Himeneu fazia parte de uma comunidade cristã, provavelmente a igreja de Éfeso, onde Timóteo pastoreava por orientação de Paulo. Em algum momento, ele rejeitou a fé e a boa consciência que antes professava. Paulo descreve essa queda como um naufrágio, a imagem de algo que ia bem e se afundou de repente (1 Timóteo 1:19).
A resposta de Paulo foi severa. Ele entregou Himeneu, junto com Alexandre, a Satanás, para que aprendessem a não blasfemar (1 Timóteo 1:20). Não era vingança, mas disciplina com um objetivo: interromper o mal antes que ele se espalhasse e, se possível, trazer os dois de volta.

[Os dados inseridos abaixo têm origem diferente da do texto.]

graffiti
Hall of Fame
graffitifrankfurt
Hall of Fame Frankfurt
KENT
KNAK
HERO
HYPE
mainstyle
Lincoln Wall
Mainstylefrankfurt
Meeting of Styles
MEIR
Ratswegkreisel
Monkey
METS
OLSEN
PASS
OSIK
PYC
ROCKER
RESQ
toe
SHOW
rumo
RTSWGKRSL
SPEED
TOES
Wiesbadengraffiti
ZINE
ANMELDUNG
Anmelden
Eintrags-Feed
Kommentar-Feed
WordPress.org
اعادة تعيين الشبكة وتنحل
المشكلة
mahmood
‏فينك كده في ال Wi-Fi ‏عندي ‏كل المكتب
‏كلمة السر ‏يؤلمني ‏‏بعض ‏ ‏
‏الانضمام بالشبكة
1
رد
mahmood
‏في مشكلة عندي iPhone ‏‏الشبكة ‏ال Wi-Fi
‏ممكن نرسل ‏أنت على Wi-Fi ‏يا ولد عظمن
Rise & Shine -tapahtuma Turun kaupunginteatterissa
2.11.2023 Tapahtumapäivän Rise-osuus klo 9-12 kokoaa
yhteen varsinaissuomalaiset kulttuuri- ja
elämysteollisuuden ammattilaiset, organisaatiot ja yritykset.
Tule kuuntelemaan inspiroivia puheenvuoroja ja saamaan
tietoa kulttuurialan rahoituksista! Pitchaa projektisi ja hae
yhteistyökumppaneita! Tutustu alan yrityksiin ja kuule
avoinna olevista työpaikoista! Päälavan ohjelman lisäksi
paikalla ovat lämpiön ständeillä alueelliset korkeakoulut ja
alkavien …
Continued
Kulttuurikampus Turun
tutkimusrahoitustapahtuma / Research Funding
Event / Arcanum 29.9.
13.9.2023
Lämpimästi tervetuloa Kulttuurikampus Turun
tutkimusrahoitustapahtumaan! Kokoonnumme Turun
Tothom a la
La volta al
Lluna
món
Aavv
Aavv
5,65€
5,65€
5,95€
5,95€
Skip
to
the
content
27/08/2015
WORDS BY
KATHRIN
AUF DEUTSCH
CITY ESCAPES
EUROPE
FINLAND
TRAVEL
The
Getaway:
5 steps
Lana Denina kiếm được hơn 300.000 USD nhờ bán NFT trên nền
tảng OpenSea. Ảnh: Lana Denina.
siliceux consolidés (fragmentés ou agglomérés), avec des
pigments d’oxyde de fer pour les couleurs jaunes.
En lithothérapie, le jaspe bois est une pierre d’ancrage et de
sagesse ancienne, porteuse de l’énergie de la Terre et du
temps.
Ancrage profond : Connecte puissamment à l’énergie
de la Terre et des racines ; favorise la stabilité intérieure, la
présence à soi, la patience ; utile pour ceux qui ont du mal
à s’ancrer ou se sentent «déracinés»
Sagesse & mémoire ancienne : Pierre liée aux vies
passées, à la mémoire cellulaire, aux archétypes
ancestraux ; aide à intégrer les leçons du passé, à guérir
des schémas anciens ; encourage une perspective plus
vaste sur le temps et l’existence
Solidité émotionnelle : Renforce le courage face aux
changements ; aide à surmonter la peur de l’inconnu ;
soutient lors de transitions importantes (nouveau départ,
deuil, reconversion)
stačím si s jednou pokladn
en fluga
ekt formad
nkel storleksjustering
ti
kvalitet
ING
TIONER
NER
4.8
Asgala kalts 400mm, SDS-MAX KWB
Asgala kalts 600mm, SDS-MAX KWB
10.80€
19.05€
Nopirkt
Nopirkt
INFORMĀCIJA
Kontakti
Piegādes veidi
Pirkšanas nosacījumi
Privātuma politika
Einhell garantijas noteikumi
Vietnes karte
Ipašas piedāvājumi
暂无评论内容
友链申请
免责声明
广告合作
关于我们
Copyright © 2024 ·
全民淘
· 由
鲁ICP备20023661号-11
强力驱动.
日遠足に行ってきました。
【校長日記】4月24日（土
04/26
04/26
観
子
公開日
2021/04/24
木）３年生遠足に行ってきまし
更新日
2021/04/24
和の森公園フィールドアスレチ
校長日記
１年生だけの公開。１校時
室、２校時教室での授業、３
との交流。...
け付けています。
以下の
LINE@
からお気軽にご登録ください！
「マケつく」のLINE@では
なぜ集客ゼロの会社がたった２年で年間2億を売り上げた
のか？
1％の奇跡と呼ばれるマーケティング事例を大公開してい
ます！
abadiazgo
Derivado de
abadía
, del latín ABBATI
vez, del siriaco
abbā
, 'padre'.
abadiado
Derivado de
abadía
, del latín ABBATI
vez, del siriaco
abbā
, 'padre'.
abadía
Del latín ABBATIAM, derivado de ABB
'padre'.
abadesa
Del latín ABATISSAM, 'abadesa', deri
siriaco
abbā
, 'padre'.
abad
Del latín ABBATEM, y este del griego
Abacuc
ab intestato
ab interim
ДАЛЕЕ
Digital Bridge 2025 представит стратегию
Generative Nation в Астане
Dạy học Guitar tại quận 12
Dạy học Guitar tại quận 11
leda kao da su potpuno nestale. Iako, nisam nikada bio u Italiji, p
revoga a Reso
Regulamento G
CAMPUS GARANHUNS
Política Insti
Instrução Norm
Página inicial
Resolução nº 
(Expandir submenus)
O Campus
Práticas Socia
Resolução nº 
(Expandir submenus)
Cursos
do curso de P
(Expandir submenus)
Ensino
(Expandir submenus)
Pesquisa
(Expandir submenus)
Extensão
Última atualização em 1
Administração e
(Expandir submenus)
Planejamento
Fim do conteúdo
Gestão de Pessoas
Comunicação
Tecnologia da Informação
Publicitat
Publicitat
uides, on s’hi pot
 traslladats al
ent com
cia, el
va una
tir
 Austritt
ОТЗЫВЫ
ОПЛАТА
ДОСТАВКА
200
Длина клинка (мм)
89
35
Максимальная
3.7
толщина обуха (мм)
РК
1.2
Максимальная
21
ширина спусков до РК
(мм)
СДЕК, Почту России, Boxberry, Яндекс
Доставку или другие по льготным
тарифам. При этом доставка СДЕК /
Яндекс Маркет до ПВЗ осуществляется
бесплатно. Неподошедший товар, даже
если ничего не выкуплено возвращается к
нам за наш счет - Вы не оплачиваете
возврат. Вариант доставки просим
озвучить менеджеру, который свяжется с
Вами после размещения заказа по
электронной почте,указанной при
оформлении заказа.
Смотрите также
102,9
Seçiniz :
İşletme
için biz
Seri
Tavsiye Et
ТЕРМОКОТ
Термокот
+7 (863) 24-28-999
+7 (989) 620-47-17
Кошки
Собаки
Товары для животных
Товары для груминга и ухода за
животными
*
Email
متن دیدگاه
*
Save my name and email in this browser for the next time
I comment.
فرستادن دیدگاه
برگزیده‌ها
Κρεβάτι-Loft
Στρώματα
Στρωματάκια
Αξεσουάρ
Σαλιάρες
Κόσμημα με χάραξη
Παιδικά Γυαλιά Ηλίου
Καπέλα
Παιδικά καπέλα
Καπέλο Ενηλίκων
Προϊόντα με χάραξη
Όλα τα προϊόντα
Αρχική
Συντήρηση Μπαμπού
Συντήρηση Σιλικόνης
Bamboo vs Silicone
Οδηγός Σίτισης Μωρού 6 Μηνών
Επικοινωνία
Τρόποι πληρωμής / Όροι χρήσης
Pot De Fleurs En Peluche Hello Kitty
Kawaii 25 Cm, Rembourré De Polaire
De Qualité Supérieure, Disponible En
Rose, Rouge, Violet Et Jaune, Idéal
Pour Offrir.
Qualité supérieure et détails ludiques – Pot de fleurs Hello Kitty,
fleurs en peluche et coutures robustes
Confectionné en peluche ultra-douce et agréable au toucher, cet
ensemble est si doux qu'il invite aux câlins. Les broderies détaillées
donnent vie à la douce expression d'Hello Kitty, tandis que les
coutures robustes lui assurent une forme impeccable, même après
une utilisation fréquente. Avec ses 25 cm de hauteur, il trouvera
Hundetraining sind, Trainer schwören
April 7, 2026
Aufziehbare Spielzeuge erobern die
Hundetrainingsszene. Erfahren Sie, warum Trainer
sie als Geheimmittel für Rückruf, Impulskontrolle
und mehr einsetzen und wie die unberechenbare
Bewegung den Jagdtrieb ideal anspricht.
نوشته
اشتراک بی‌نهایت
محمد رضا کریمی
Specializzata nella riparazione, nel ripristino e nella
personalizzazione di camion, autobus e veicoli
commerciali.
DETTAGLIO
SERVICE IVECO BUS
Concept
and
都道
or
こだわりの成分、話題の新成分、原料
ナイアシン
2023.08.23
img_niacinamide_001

O nome de Himeneu reaparece anos depois, em outra carta a Timóteo, o que sugere que a disciplina não resolveu tudo. Agora ao lado de Fileto, ele ensinava que a ressurreição já havia acontecido, provavelmente espiritualizando por completo a esperança cristã e negando a ressurreição futura do corpo (2 Timóteo 2:17-18).
Paulo usa uma imagem física para descrever o efeito desse ensino: ele se alastra como um câncer, uma doença que cresce em silêncio e destrói o que toca. Doutrina errada, no relato bíblico, nunca fica contida a quem a inventou. Ela se espalha e destrói a fé de outros.
Himeneu não é lembrado por nenhuma virtude, e a Bíblia não tenta equilibrar isso. Ele é um aviso guardado a propósito, para lembrar que é possível estar dentro da igreja, conhecer bem os termos da fé, e ainda assim se afastar da verdade que sustenta tudo.
Logo depois de mencioná-lo, Paulo escreve que o firme fundamento de Deus permanece inabalável, apesar da queda de Himeneu (2 Timóteo 2:19). É esse contraste que fica: pessoas falham, até dentro da igreja, mas a fidelidade de Deus não depende delas para se manter firme.